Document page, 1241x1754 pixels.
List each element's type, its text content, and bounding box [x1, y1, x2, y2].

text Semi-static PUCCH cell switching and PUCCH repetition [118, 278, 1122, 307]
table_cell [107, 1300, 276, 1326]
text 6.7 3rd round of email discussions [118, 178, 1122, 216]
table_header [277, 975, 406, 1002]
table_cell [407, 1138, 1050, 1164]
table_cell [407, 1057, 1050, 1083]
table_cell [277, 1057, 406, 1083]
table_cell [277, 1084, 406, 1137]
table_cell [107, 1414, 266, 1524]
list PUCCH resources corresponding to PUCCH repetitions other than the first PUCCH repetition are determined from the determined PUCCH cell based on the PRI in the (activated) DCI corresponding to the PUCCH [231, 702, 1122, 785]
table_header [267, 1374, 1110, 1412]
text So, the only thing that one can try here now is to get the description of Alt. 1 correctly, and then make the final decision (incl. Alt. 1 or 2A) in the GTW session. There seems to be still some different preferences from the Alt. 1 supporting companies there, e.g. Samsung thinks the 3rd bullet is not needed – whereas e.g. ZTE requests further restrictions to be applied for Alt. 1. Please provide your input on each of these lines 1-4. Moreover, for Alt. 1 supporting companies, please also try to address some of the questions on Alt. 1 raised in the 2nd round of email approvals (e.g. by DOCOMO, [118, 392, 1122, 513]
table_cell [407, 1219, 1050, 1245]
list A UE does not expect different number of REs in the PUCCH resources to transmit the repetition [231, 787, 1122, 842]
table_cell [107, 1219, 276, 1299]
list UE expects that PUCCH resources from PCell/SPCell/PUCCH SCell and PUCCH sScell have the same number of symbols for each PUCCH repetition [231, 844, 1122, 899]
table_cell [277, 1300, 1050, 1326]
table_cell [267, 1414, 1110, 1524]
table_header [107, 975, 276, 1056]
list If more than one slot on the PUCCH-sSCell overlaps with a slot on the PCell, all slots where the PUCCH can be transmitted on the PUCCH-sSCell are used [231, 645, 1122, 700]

How to complete this task:
Could you please copy the lines above exactly, beginning at the first and ending at the line that contains "table_cell [277, 1084, 406, 1137]"?

Result of this task:
Document page, 1241x1754 pixels.
List each element's type, its text content, and bounding box [x1, y1, x2, y2].

text Semi-static PUCCH cell switching and PUCCH repetition [118, 278, 1122, 307]
table_cell [107, 1300, 276, 1326]
text 6.7 3rd round of email discussions [118, 178, 1122, 216]
table_header [277, 975, 406, 1002]
table_cell [407, 1138, 1050, 1164]
table_cell [407, 1057, 1050, 1083]
table_cell [277, 1057, 406, 1083]
table_cell [277, 1084, 406, 1137]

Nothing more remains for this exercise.